Deposition of Sir William Aton

Aton, like Rither, devotes considerable attention to tournaments, which he seems to regard as a means of acquiring honor equal to war itself.

SIR WILLIAM ATON, aged eighty-seven, armed sixty-six years, deposed that in his time Sir Henry Scrope, father to the present Sir Richard Scrope, descended of noble and gentle ancestry, was, by consent of his parents, put to the law, and became the King's Justice; but, nevertheless, used in his halls, on his beds, in windows, and on plate, the arms Azure, a bend Or; that the said Sir Henry used these arms as his own, as his father had borne them before him, in tournaments and in other places, as the fashion then was; for he, the deponent, had heard his father and his uncles and ancestors say, that the father of Sir Henry Scrope the Justice (the which Sir Henry was father of the present Sir Richard) and of Sir Geoffrey Scrope, brother of the said Sir Henry Scrope, and also the King's Justice, was named Sir William Scrope and that he was in his time the ablest tourneyer of all their country, and always tourneyed in the arms Azure, a bend Or, and had been a good esquire and good servant in arms, whilst an esquire, and a good "bohourdeor [participant in a kind of bloodless tournament]."
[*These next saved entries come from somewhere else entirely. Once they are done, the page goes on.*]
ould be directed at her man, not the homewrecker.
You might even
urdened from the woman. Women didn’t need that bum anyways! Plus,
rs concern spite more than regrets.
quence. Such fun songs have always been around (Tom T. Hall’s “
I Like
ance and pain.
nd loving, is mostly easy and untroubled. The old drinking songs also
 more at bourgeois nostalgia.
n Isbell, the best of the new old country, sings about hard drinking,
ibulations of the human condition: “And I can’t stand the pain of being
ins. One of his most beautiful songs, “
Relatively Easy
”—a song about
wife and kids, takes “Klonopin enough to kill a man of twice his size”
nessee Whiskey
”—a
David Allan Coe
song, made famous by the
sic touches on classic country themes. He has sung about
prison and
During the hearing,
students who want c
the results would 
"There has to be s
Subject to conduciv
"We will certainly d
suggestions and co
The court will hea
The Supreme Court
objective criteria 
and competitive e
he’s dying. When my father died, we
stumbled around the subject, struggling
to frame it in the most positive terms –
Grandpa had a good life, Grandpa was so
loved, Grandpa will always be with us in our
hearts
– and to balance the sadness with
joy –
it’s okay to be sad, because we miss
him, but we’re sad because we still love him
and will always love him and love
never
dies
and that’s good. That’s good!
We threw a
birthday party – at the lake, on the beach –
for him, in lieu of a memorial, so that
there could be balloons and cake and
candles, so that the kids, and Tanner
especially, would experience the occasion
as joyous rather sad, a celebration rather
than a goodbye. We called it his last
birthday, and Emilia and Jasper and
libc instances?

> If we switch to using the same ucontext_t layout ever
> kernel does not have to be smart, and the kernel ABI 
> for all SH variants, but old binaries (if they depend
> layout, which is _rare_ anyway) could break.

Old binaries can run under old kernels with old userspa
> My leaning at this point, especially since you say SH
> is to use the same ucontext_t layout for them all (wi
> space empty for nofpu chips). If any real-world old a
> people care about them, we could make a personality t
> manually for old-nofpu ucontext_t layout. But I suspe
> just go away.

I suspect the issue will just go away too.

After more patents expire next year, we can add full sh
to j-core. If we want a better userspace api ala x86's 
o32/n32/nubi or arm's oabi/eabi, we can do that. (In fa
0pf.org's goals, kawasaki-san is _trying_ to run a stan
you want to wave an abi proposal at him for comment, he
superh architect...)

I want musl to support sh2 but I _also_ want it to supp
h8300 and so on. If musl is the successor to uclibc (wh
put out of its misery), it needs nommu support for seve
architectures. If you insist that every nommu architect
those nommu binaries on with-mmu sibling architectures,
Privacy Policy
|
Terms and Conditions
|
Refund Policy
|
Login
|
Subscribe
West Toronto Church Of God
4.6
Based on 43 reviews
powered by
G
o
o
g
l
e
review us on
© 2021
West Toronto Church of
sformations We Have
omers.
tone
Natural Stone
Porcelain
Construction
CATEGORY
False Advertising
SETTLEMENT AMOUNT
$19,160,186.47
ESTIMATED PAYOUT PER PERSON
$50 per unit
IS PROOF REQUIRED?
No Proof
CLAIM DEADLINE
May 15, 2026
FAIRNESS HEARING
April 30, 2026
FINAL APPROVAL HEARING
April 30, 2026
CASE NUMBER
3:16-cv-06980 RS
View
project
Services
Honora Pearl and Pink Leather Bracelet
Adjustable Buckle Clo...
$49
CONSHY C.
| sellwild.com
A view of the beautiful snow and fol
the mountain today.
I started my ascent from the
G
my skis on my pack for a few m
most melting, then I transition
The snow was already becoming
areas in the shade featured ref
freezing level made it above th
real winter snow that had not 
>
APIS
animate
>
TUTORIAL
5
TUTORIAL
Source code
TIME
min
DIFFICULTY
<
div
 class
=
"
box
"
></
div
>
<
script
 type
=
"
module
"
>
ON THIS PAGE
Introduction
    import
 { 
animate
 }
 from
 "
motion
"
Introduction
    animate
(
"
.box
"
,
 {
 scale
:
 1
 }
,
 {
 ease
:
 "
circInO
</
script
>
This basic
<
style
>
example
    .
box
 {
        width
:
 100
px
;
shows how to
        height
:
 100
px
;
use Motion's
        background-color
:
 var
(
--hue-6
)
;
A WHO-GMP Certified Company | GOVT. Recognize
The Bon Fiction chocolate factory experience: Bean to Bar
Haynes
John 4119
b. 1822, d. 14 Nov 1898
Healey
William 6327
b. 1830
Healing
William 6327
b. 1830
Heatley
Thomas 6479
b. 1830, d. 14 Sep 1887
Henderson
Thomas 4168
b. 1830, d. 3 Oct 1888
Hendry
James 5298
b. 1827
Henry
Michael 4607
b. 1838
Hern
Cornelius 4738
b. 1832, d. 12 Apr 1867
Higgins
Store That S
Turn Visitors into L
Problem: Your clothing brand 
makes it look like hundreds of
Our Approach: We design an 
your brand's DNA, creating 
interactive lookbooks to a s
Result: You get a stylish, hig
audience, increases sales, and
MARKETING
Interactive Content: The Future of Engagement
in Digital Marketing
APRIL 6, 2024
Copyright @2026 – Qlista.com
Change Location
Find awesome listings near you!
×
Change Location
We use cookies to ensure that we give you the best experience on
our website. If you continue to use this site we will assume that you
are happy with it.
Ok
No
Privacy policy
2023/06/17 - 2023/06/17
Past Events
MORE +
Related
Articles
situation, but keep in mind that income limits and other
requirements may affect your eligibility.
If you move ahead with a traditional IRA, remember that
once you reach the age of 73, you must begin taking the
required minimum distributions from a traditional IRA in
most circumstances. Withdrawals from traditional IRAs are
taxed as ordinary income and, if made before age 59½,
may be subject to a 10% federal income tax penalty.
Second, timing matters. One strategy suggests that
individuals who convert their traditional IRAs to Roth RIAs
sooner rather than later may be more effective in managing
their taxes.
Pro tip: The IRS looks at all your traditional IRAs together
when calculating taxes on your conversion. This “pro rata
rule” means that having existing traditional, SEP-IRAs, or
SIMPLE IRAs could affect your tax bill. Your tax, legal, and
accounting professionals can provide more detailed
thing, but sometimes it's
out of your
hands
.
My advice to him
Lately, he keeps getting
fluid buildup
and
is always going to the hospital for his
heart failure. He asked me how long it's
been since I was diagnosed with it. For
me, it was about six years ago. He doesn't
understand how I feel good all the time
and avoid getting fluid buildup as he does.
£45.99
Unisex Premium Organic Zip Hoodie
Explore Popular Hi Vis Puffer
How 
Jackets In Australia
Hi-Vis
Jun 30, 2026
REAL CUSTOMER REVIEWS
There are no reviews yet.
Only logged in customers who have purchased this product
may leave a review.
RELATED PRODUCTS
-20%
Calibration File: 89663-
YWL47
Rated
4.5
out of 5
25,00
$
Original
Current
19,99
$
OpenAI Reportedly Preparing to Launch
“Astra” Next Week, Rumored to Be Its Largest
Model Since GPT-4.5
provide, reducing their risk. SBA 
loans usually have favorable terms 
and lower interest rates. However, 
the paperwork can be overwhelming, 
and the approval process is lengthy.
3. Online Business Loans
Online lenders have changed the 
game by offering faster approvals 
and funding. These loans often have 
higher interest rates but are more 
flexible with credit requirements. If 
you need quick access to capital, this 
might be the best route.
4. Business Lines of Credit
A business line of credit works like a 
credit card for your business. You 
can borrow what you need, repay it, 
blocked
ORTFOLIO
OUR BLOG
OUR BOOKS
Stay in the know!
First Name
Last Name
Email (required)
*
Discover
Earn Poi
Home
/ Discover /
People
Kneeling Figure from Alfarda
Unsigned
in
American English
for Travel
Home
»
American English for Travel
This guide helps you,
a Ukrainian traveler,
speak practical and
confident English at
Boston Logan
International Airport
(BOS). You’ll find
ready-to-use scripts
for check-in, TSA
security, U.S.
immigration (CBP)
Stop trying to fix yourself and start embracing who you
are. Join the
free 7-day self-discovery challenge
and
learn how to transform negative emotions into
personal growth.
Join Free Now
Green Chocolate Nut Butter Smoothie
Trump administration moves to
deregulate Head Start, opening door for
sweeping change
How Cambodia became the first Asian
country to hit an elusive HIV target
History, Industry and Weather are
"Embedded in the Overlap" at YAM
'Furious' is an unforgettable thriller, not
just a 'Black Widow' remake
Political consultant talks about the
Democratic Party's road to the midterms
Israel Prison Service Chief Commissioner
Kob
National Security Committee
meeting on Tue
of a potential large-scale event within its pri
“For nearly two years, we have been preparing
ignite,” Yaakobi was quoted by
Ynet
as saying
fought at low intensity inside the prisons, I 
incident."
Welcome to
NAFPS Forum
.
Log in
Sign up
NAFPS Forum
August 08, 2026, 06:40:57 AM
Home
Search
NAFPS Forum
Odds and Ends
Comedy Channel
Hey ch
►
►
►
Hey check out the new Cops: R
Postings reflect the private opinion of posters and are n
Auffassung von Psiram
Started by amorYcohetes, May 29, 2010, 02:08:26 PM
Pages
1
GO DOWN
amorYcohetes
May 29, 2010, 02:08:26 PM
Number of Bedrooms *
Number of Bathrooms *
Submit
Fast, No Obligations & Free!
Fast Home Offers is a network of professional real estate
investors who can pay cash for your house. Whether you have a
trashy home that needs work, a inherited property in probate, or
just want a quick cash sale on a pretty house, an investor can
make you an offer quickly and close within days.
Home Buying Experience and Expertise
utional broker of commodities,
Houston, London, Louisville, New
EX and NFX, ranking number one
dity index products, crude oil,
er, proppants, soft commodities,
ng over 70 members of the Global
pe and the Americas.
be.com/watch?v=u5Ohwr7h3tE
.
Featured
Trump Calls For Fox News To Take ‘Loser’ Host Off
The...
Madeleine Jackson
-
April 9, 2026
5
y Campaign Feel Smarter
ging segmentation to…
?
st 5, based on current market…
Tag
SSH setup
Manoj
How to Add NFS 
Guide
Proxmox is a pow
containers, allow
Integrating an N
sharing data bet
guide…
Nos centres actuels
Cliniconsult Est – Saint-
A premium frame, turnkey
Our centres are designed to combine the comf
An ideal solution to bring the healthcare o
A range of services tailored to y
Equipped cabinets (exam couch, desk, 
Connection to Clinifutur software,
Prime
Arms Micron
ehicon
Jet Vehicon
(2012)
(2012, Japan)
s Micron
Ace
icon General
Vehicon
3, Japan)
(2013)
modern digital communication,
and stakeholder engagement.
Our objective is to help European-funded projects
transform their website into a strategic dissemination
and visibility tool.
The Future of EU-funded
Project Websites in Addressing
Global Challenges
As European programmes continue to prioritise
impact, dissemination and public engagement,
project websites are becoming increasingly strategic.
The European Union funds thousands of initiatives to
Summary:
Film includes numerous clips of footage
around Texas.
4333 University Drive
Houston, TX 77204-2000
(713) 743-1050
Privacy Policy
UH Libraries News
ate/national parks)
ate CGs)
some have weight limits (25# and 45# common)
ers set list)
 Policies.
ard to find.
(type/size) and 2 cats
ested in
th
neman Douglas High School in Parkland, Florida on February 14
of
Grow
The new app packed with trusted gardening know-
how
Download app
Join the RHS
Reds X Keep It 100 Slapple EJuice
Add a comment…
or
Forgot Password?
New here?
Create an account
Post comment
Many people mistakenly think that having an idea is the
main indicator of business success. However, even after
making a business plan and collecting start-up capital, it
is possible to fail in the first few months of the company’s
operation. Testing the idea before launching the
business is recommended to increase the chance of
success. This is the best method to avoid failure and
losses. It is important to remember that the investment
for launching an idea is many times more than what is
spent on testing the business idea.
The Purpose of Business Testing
And moreover that he had seen the said Sir Geoffrey Scrope the brother, who was knighted at the tournament of Northampton in the time of King Edward the Second; the which Geoffrey was, in his day, a noble knight, and tourneyed at that tournament in the same arms with a white label, performing right nobly, and with his banner; and under his banner other knights, whose names the Deponent did not recollect, tourneyed also.

And, after that reign, the late King Edward the Third commenced his wars in Scotland; and there the said Sir Geoffrey was armed with his banner: after which began the wars in France, when the said Sir Geoffrey was in the expedition of the King to Burenfos, and from Burenfos the King went to the siege of Tournay, and there Sir Geoffrey was armed in the retinue of the King, in the said arms with a white label.

Sir William Aton added, that wherever he had been armed, he always saw one or two of the Scropes bearing the arms in question; that since he had ceased to bear arms, he had always heard that they continued to enjoy them peaceably and with great honour; and that he had heard from his ancestors that the Scropes and their arms came over with Robert de Gant at the Conquest.

He had never heard of any challenge being made to the said arms by Sir Robert Grosvenor, and never saw them borne by the Grosvenors, neither in the first wars in France, nor in Scotland, nor in tournaments, nor in any other place, and had never heard of their ancestry.

[The arms usually attributed to Sir William Aton are, Or, a cross Sable.]
 

The text is from The Controversy between Sir Richard Scrope and Sir Robert Grosvenor in the Court of Chivalry A.D. MCCCLXXXV-MCCCXC, ed. Sir N. Harris Nicholas. London. 1832. pp. 349-50 [paragraphing and occasional gloss added].